▶ **Data supplied**
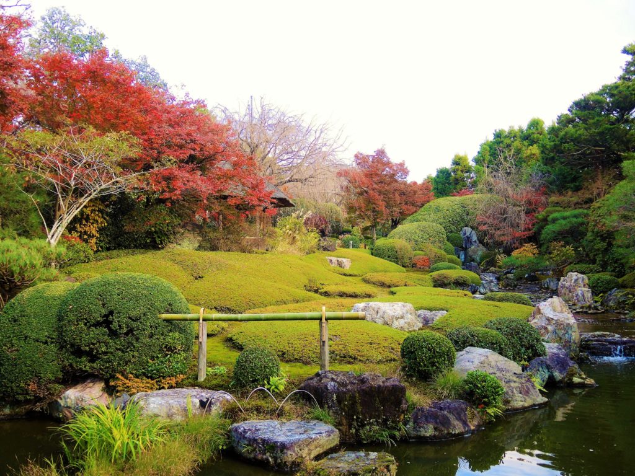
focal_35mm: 28
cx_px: 318
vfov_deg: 49.7
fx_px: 514
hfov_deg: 63.4
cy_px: 238
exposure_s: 1/320
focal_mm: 6
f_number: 2
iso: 80
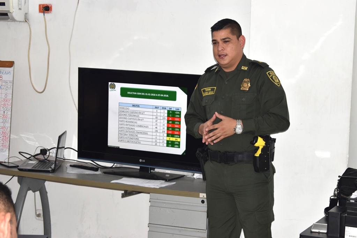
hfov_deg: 24.6
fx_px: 818
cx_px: 178
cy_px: 119
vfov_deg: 16.6
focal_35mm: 82
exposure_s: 1/60
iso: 640
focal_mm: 55
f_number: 5.6
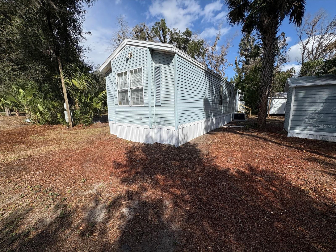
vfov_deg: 85.7
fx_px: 136
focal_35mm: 14
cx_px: 168
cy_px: 126
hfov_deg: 102.1
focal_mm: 2.22
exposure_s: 1/3546
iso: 50
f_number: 2.2
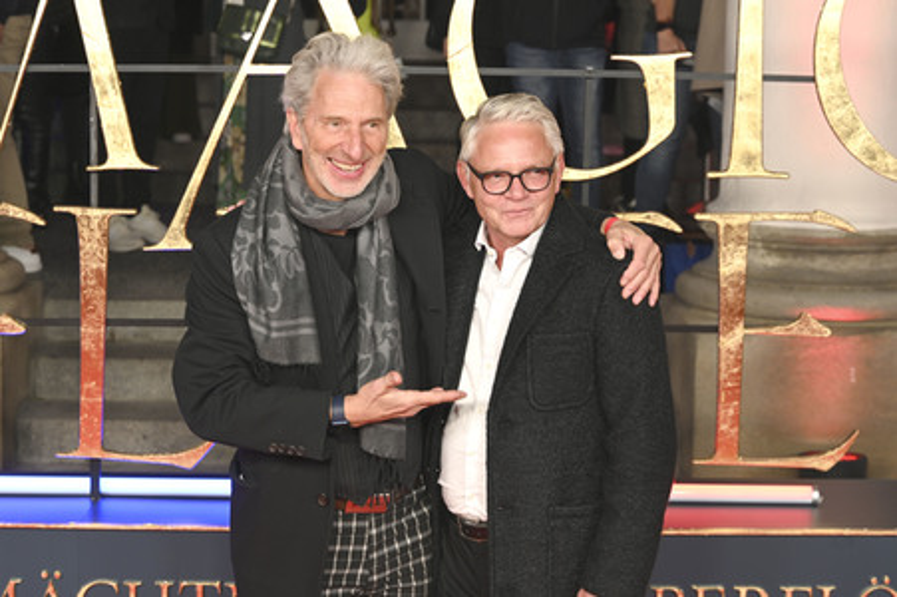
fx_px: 1867
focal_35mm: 75
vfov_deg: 18.2
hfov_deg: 27.0
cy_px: 298
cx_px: 448
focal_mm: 75
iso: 640
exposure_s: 1/125
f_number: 5.6
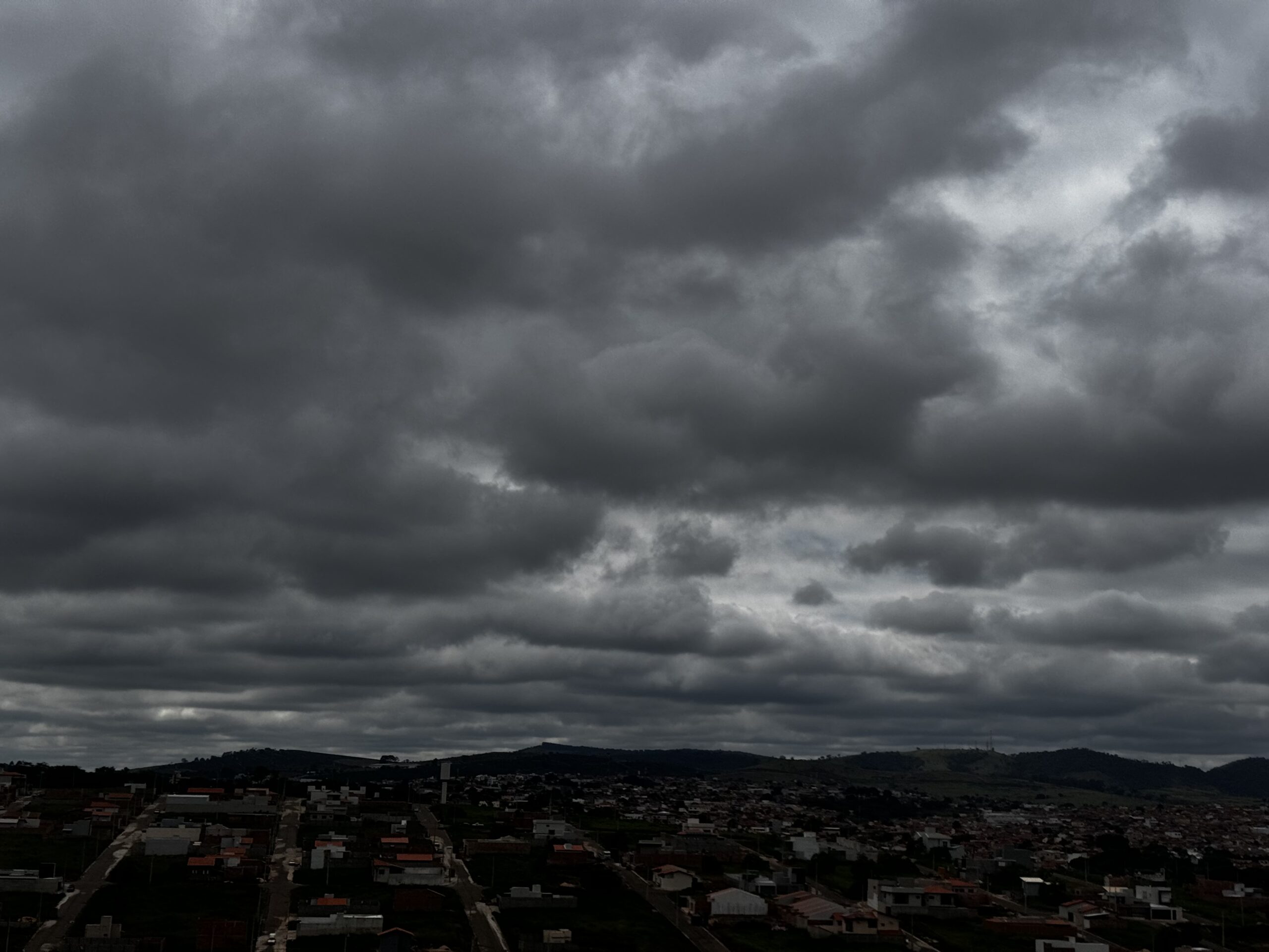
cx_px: 634
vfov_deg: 30.3
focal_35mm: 48
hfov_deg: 39.7
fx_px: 1760
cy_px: 476
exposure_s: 1/15152
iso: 64
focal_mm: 6.76
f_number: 1.78
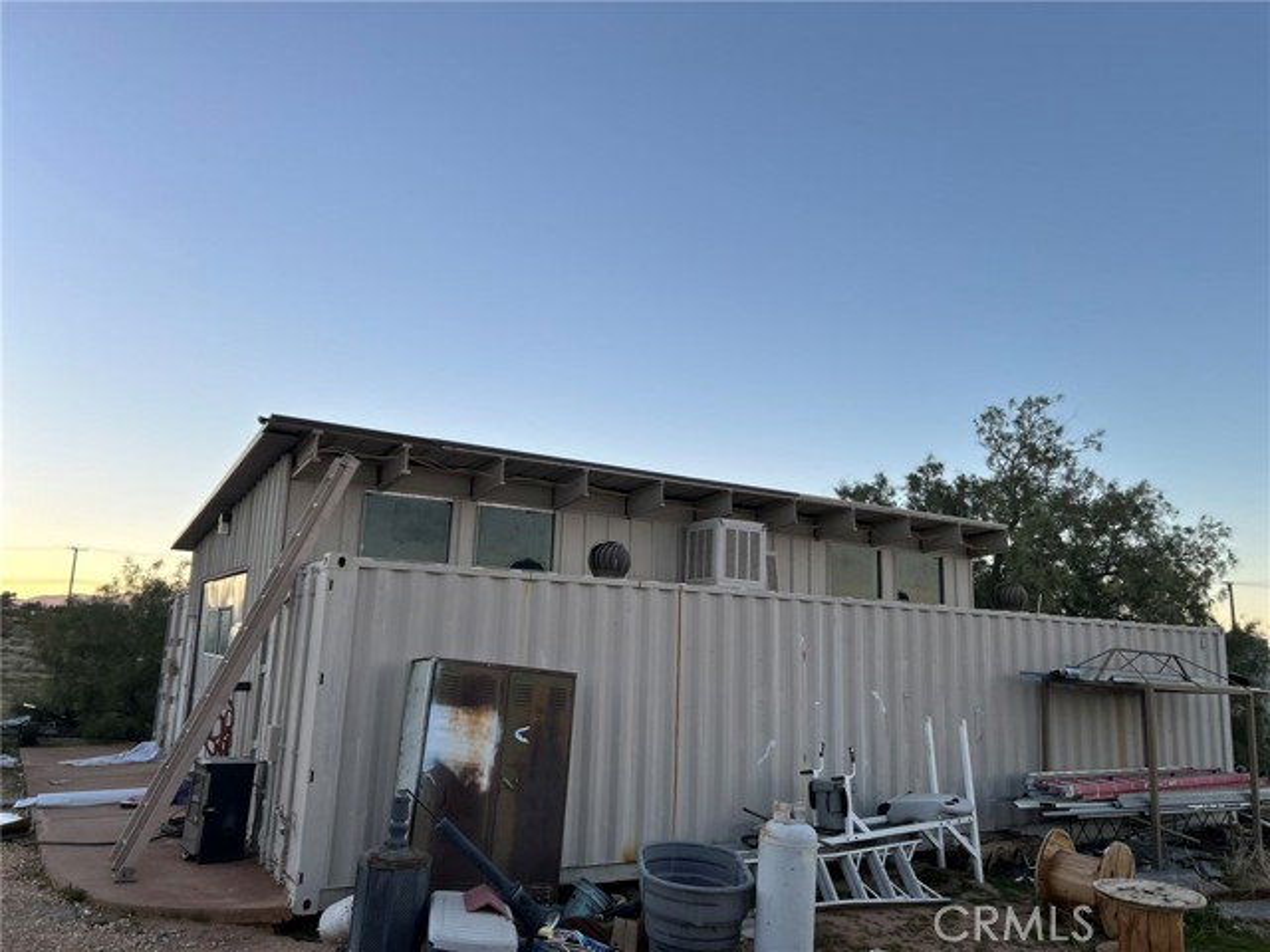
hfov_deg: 67.3
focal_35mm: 26
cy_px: 476
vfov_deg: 53.1
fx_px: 954
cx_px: 635
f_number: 1.5
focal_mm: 5.7
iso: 50
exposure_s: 1/628
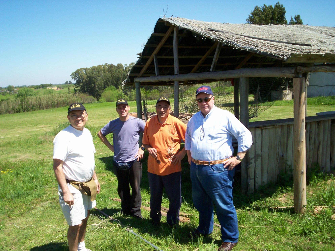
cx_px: 168
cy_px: 126
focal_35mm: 36
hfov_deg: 51.3
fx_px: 348
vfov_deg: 39.7
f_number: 4.5
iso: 100
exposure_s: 1/493
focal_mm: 5.9
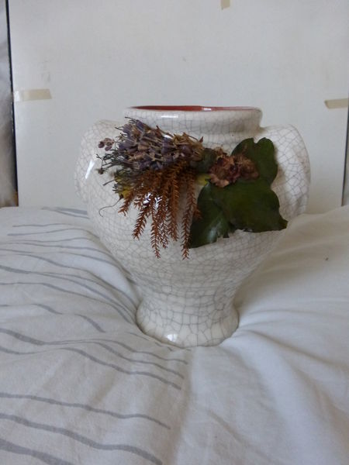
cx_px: 174
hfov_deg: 54.9
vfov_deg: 69.4
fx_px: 336
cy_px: 232
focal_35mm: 25
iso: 800
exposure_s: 1/40
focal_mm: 4.3
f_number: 3.3
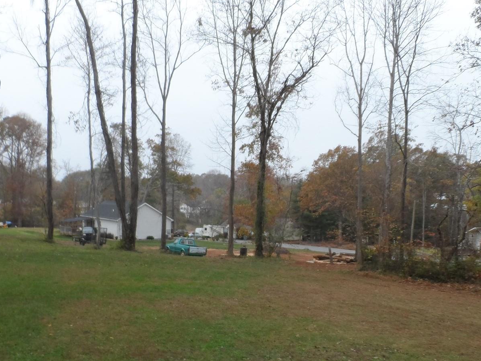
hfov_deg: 45.8
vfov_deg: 34.6
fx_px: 570
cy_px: 255
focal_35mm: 41
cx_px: 251
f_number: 3.2
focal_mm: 4
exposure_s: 1/180
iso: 80
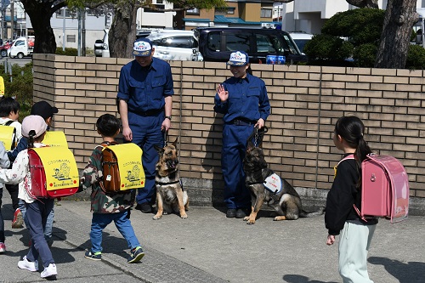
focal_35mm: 82
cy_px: 142
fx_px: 968
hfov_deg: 24.8
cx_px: 212
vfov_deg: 16.6
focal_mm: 55
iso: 800
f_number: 8
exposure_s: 1/4000
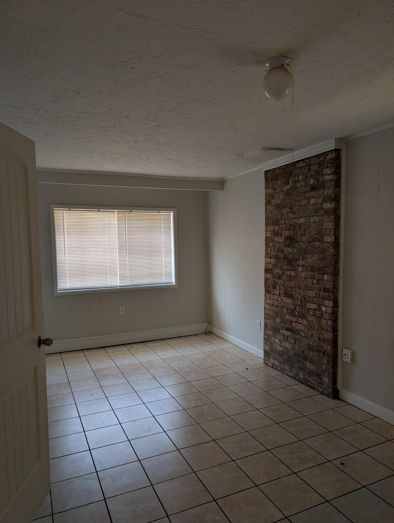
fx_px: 363
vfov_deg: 71.5
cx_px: 197
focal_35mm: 24
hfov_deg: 56.9
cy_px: 262
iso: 171
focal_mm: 6.9
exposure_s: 1/120
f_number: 1.68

▶ **Problem to solve**
What you return should be the entries from above, unchanged and without their images.

▶ **Finished task**
focal_35mm: 28
cx_px: 318
vfov_deg: 49.7
fx_px: 514
hfov_deg: 63.4
cy_px: 238
exposure_s: 1/320
focal_mm: 6
f_number: 2
iso: 80
hfov_deg: 24.6
fx_px: 818
cx_px: 178
cy_px: 119
vfov_deg: 16.6
focal_35mm: 82
exposure_s: 1/60
iso: 640
focal_mm: 55
f_number: 5.6
vfov_deg: 85.7
fx_px: 136
focal_35mm: 14
cx_px: 168
cy_px: 126
hfov_deg: 102.1
focal_mm: 2.22
exposure_s: 1/3546
iso: 50
f_number: 2.2
fx_px: 1867
focal_35mm: 75
vfov_deg: 18.2
hfov_deg: 27.0
cy_px: 298
cx_px: 448
focal_mm: 75
iso: 640
exposure_s: 1/125
f_number: 5.6
cx_px: 634
vfov_deg: 30.3
focal_35mm: 48
hfov_deg: 39.7
fx_px: 1760
cy_px: 476
exposure_s: 1/15152
iso: 64
focal_mm: 6.76
f_number: 1.78
hfov_deg: 67.3
focal_35mm: 26
cy_px: 476
vfov_deg: 53.1
fx_px: 954
cx_px: 635
f_number: 1.5
focal_mm: 5.7
iso: 50
exposure_s: 1/628
cx_px: 168
cy_px: 126
focal_35mm: 36
hfov_deg: 51.3
fx_px: 348
vfov_deg: 39.7
f_number: 4.5
iso: 100
exposure_s: 1/493
focal_mm: 5.9
cx_px: 174
hfov_deg: 54.9
vfov_deg: 69.4
fx_px: 336
cy_px: 232
focal_35mm: 25
iso: 800
exposure_s: 1/40
focal_mm: 4.3
f_number: 3.3
hfov_deg: 45.8
vfov_deg: 34.6
fx_px: 570
cy_px: 255
focal_35mm: 41
cx_px: 251
f_number: 3.2
focal_mm: 4
exposure_s: 1/180
iso: 80
focal_35mm: 82
cy_px: 142
fx_px: 968
hfov_deg: 24.8
cx_px: 212
vfov_deg: 16.6
focal_mm: 55
iso: 800
f_number: 8
exposure_s: 1/4000
fx_px: 363
vfov_deg: 71.5
cx_px: 197
focal_35mm: 24
hfov_deg: 56.9
cy_px: 262
iso: 171
focal_mm: 6.9
exposure_s: 1/120
f_number: 1.68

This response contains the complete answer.